The negative economic effects of our current situation are hard to understate. On the one hand, every consumer in Connecticut has less money. On the other hand, everything is more expensive. Higher energy costs have a broad, suppressive effect on our economy. It is particularly bad for energy-intensive industries. If you wanted to open a small manufacturing company in the state to take advantage of the proximity to big name firms like Sikorsky, Pratt & Whitney, or Electric Boat, you are at an immediate disadvantage because the electric bills are so high. Connecticut is giving away the competitive advantage that its concentration of defense-industry manufacturing firms should be affording it. The current state of electricity in Connecticut is actively killing competition and innovation.
Given the dire economic consequences of inflated electricity costs, we should not accept PURA’s decision to forgo the oversight that it is legally obliged to complete.
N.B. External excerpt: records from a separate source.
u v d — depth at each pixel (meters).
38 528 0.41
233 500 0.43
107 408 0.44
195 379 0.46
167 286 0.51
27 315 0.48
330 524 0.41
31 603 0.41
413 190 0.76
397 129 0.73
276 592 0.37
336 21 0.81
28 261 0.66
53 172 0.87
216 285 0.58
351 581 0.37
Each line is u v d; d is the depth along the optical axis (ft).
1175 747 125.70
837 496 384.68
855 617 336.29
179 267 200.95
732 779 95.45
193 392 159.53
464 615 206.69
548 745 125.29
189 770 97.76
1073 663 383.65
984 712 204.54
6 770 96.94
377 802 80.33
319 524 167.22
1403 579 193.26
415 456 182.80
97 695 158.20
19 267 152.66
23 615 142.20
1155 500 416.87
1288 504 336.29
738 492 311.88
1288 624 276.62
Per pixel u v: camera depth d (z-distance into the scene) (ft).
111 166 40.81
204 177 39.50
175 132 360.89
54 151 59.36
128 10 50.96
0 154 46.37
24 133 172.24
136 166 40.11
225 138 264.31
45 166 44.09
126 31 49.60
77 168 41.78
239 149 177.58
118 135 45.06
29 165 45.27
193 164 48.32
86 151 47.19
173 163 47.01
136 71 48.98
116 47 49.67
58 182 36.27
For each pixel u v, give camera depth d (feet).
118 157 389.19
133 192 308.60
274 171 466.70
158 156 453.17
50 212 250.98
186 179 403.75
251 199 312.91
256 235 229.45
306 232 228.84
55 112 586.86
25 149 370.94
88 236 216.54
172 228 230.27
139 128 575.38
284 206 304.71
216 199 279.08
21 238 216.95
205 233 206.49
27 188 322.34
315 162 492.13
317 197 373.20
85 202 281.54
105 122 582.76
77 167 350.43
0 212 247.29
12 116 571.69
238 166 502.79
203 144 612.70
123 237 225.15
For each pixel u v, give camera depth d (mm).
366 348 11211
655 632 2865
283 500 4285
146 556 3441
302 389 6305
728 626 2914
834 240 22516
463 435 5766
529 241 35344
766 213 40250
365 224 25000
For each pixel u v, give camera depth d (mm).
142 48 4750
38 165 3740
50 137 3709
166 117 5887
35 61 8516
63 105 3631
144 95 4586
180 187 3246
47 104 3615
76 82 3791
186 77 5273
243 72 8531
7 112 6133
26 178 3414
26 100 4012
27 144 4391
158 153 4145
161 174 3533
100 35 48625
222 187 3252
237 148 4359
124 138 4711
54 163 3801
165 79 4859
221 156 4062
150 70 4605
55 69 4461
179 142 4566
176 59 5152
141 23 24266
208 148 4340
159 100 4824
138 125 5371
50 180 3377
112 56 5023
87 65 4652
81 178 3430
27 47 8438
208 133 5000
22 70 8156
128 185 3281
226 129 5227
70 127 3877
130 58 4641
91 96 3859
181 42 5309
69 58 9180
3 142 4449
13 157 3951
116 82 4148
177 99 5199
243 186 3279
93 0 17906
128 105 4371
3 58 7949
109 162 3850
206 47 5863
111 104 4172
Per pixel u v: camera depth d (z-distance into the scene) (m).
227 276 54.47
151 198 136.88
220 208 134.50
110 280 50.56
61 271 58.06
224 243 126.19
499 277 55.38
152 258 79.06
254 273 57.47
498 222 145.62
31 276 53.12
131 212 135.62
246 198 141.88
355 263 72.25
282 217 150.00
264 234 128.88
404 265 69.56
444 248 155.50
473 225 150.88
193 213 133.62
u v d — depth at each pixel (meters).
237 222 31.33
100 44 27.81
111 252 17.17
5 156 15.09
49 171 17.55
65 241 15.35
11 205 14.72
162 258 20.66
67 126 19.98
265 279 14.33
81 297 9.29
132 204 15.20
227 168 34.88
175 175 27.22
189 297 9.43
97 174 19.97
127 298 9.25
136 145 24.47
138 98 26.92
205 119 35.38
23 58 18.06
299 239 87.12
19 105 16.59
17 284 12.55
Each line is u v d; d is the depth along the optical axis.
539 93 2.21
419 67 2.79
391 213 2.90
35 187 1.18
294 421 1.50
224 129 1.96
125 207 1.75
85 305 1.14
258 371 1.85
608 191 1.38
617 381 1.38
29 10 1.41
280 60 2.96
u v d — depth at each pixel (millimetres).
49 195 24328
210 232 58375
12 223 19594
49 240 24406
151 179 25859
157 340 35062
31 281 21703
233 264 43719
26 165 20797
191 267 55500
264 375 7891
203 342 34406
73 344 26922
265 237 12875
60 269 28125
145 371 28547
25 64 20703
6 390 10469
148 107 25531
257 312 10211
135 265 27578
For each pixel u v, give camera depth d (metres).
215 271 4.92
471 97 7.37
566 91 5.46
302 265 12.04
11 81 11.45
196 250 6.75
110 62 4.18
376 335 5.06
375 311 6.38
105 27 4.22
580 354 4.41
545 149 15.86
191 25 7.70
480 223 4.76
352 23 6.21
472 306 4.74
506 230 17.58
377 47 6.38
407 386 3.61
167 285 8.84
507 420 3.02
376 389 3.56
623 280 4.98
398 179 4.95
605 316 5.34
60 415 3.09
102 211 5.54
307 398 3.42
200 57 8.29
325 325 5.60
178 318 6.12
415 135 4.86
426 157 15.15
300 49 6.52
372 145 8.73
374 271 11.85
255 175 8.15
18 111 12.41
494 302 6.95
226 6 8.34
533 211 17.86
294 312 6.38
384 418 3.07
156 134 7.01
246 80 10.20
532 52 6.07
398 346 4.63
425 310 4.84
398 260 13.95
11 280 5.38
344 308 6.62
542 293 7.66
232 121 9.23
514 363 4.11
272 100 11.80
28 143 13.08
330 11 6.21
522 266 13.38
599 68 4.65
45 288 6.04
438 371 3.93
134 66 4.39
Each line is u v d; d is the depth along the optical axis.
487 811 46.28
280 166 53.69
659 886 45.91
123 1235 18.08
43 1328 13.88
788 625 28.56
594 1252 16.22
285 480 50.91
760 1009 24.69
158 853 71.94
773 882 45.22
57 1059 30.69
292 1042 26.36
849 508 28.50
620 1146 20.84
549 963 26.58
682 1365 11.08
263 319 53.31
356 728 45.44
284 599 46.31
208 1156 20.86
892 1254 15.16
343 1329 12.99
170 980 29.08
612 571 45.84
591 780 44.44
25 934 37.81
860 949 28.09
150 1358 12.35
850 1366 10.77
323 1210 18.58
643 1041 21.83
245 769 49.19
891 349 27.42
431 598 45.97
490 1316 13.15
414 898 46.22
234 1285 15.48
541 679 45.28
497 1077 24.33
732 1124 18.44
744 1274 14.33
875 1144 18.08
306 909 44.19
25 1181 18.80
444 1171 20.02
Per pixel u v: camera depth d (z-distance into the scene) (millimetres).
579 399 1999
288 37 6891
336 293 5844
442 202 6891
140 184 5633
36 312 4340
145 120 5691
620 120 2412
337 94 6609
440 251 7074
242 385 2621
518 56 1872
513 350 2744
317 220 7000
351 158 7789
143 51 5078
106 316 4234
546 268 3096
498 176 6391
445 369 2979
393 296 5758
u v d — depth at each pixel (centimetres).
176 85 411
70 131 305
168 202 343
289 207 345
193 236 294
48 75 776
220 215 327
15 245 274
The use of full-requirements contracts should be seriously reconsidered every twelve months and quarterly reports should be produced to regularly monitor their performance. This isn’t my idea, it is what is called for in the law that was already passed. Contact your legislators and demand that they pressure PURA to complete these reports or write to PURA directly and ask them to complete the assessments.
You should also contact your representative objecting to the transfer of PURA out of the executive branch. Claire Coleman, the Consumer Counsel, recently pointed out that separating PURA from the executive branch would only further obscure the regulatory agency’s processes. The oversight failures I have identified here highlight why that would be such a problem. It is critical that PURA become more transparent, not less.